§ FRAGMENTO SELECCIONADO:

Por otro lado, el aval de la obra de Proust se distingue altamente por la categoría críticamente severa y no convencional y exigente de quienes lo elevan. Marcel Proust ha sido estudiado desde infinidad de ángulos por incontables especialistas, investigadores y críticos literarios en sus distintas vertientes, pero también por estudiosos de otras disciplinas diferentes a la literatura. Son incontables y llenarían un espacio útil a otros fines. De los más emblemáticos tomaré a dos de ellos: Samuel Beckett y Roland Barthes.
Samuel Beckett, dramaturgo, crítico y poeta irlandés, premio Nobel 1969, dijo en alguna ocasión con su desazonado escepticismo: La lectura de Proust produce la fatiga del corazón, de la sangre, no de la cabeza; después de una hora, uno estará exhausto y de mal humor, pero no aturdido. Su libro titulado solo Proust, escrito a los veinticinco años, fue una de sus primeras publicaciones, en una pasantía que hizo por Londres. Su tesis fundamental: el artista no crea, no inventa, no descubre la obra de arte; ella preexiste en él, y su misión principal es hacer de traductor. Nunca permitió que se editara en francés bajo el argumento de que sería un insulto para Proust.

§ QUÉ SE PIDE:
**1.** Responde según el fragmento sobre Proust:
(a) ¿Qué dos estudiosos se eligen como ejemplos emblemáticos?
(b) ¿A qué edad escribió Beckett su libro titulado Proust?
(c) ¿Con qué argumento se negó Beckett a que ese libro se editara en francés?
**2.** Continúa el fragmento sobre Proust a partir de su última oración.
Las líneas forman un material aparte, sin relación con el fragmento sobre Proust.

§ MATERIAL PROPORCIONADO:
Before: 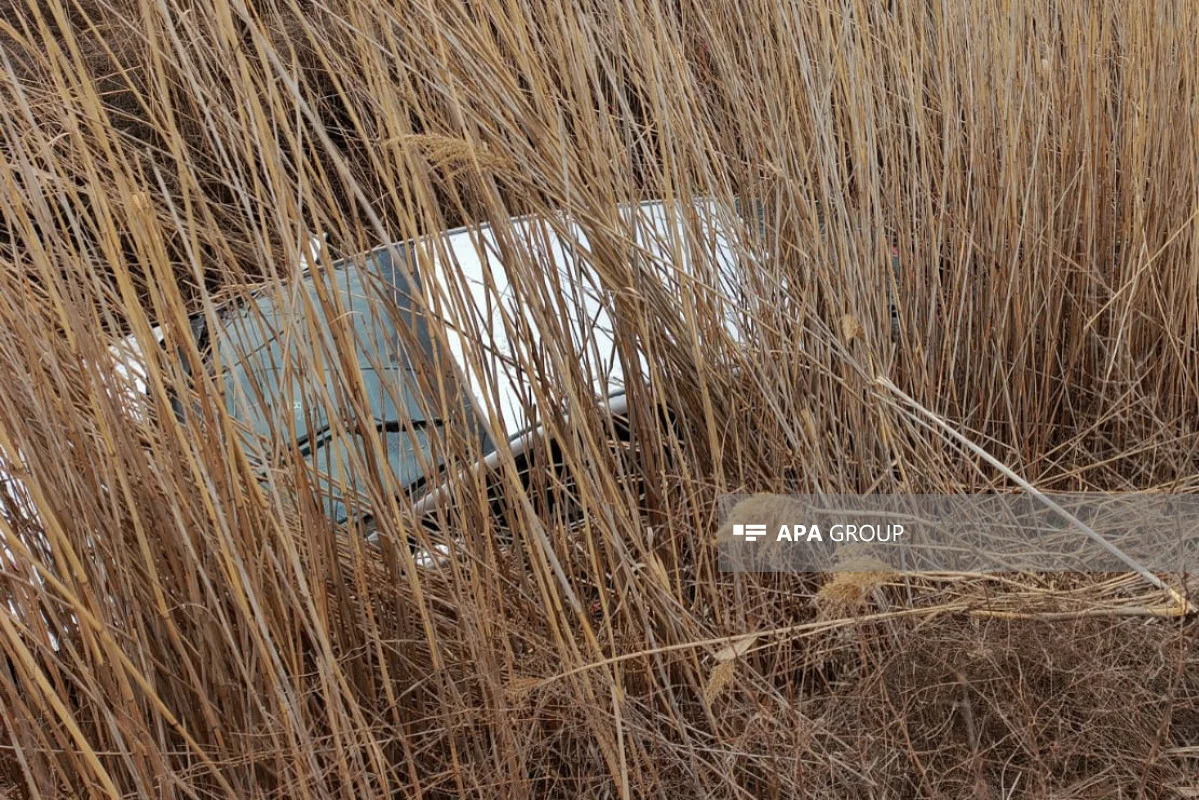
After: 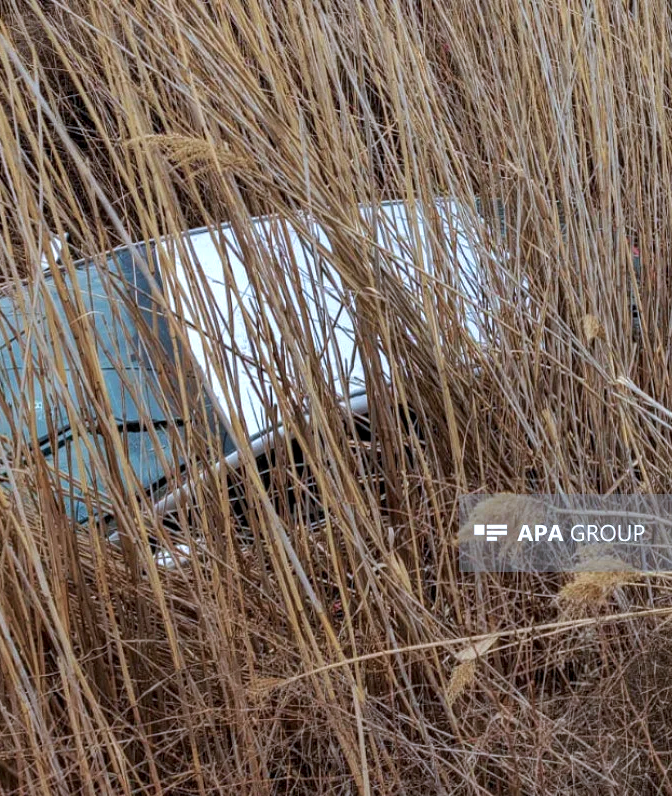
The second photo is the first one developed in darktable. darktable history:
crop: left 21.674%, right 22.086%
color calibration: x 0.37, y 0.377, temperature 4289.93 K
local contrast: on, module defaults
velvia: on, module defaults
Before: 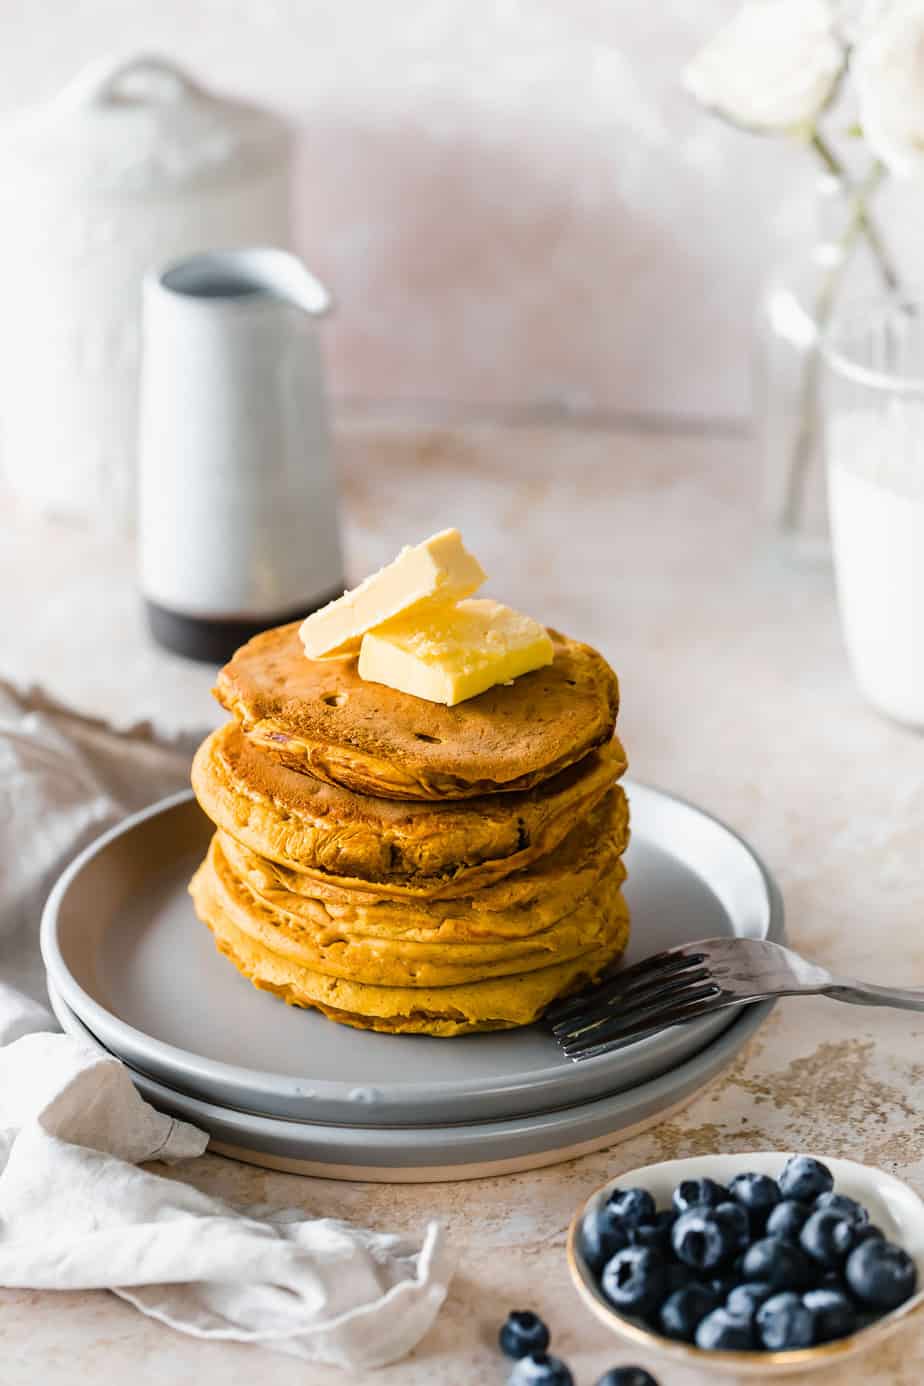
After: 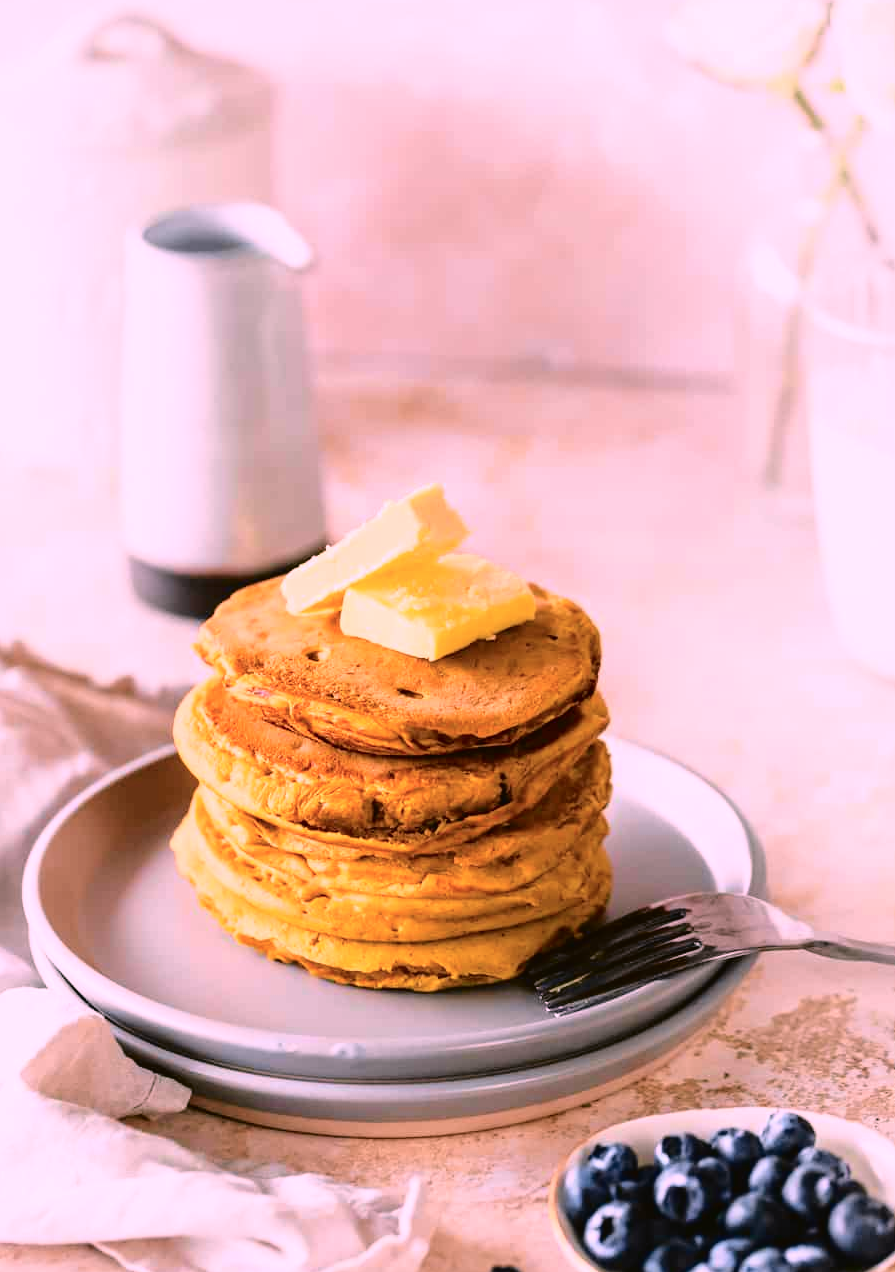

§ RESPUESTAS DE LA ACTIVIDAD:
**1.**
(a) Samuel Beckett y Roland Barthes.
(b) A los veinticinco años.
(c) Con el argumento de que sería un insulto para Proust.

**2.**
El francés Roland Barthes, uno de los grandes filósofos y semiólogos del siglo XX, dirá en su ensayo El placer del texto:
Comprendo que para mí la obra de Proust es la obra de referencia, la mathesis general, el mandala de toda la cosmogonía literaria, como lo eran las cartas de Mme. de Sevigne para la abuela del narrador y las novelas de caballería para Don Quijote; esto no quiere decir que sea un «especialista» en Proust; Proust es lo que me llega, no lo que yo llamo; no es una autoridad, es un recuerdo circular…
Hay una frase, o más bien un consejo, que nunca olvidó Proust, según sus biógrafos, la pronunció su maestro de filosofía en el liceo Condorcet, y Borges la aprendió por sí solo en el apacible silencio de la biblioteca de su padre: Para que una obra de arte tenga grandeza no basta que sea poética y moral, es indispensable que sea también metafísica.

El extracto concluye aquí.